His face, Sookie thought, and she saw cold blood leaking from the wounds on his face. But still he did not wake, and he did not heal. He was truly dead, Sookie thought fearfully, illogically. She could not make sense of what she saw before her, and her muscles were weakening as she ran against the silver chains, and her lungs sucked in less and less oxygen.

But suddenly, as though by divine providence, Lochlan and Neave were gone. Sookie breathed once, harshly, and found herself moving closer and closer to Bill. Though the chains still bound her, she was close enough to touch his hair and stroke his face. She must keep the iron—not the iron, the silver—away from him, she instructed herself sharply.

And suddenly, inexplicably, "I think the little waitress would like to do a very human thing with Bill." Sookie gaped, horrified. Diane's voice, somewhere. But Diane was dead, and when she whirled to locate the woman, there was no Diane, only Debbie Pelt, leering at her. Her eyes were black, as a pixie's eyes were, and they were feral like the eyes of all vicious things.

And Bill's eyes snapped open, and his face contorted, and he looked at Sookie with a look of such pain that she howled and clawed at her silver constraints, but it did not matter, because she was in the trunk of a Lincoln in Mississippi.

And Bill was upon her, and the silver chains crisscrossing her flesh scorched both of their flesh as he struck, and she tasted the blood of a vampire in her mouth. She was drowning, drowning, and there would be no oxygen soon, but still she screamed and ripped at his face with fistfuls of burning silver.

"Sookie, Sookie, I've got you, you're dreaming," Bill was pleading. Sookie opened her eyes and was astounded to find herself in the warm, dark, comfort of her own bedroom. She realized that Bill was awkwardly pressed against the headboard, cradling her, and completely suppressing her movement. She had been fighting mightily against him, trying to flail her arms wildly, grasping at nothing. He looked at her, a mixture of concern, fear, apprehension and dismay scrawled across his face.

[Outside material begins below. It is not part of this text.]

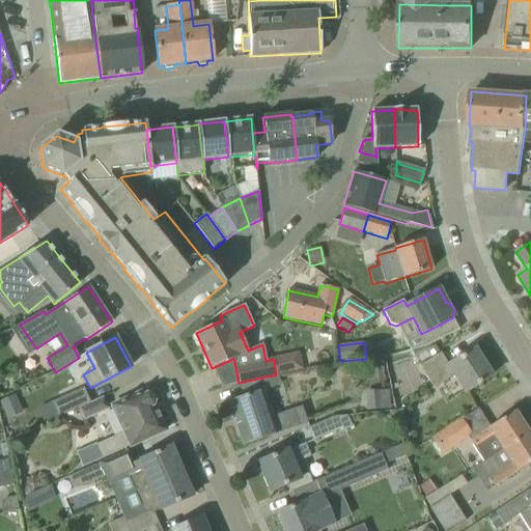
[(492,376),(474,348),(448,364),(441,353),(419,365),(432,388),(454,374),(465,392),(492,376)]
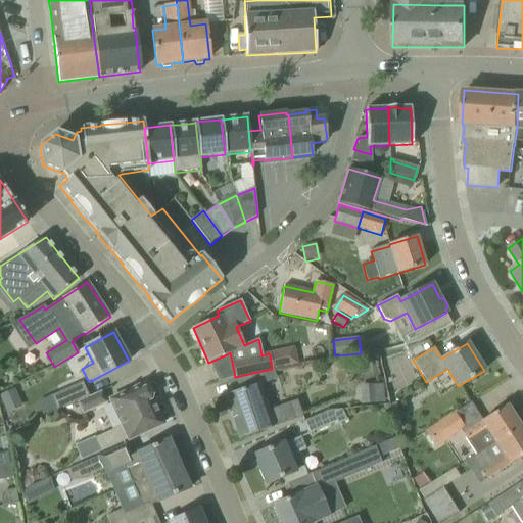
[(239,438),(303,417),(297,400),(280,407),(268,411),(259,384),(276,379),(274,370),(274,369),(272,369),(235,377),(240,390),(225,395),(239,438)]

She clutched for him as feebly as a child, crying out of relief. "Sweetheart?" he asked uncertainly, shifting to let her press herself to him. She rubbed his chest with her cheek, still yearning to be closer.

"Oh, Bill," she said, hoarse, shuddering violently. "That was such a nightmare,"

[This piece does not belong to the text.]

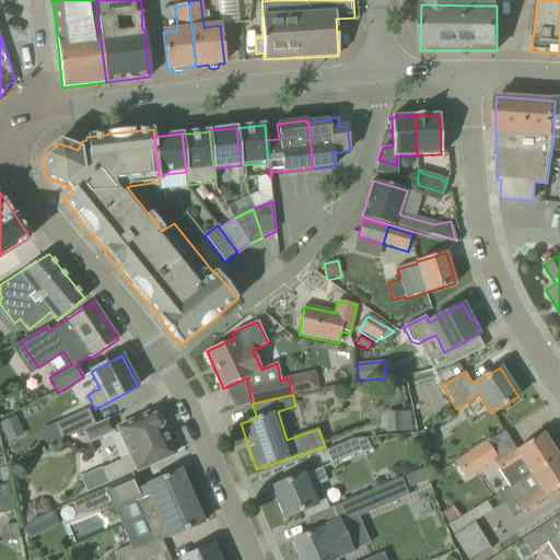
[(95,424),(89,409),(55,424),(61,440),(82,431),(83,431),(95,424)]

"I have you," he offered, not having relaxed his grip on her. He kissed her hair and buried his nose in it.

Sookie was content to quiet herself in his arms for a long while. When her panic had subsided, she looked around in the darkened room. She assured herself that she and Bill were safe in her bed, and that he was not tortured, and not hungry, and she was still human, and no silver chains bound her. Diane was dead, and Debbie Pelt was dead, and Bill had helped kill Lochlan and Neave, and he was holding her, pressing her to his chest.

"How did you get in?" Sookie inquired after a moment.

"I smashed a window," Bill replied easily. Sookie met his gaze sharply, and she felt his low rumbling laugh. "No. Spare key," he reminded her. She tucked her head under his chin again.

"How did you know?" she asked quietly.

"I heard you," he said gently, after a second's pause. From his house? That was... either impressive or unconvincing, Sookie thought. Not unless he had been closer.

They sat like that for what seemed like an hour, until Sookie felt herself drowsing again. Bill moved slowly, shifting her gently off of him, to tuck her back into a sleeping position. He was going to leave, Sookie thought, and the idea was repugnant to her suddenly. "Don't leave yet," she mumbled as his hands left her. "Please."

He said nothing, just moved quietly to lie pressed against her back. His cool arm crossed her stomach, and she felt his lips on the top of her head again. It was much easier to fall asleep with him here, Sookie thought, in the fleeting, decisive simplicity that dwells between sleeping and waking. And then thought left her entirely.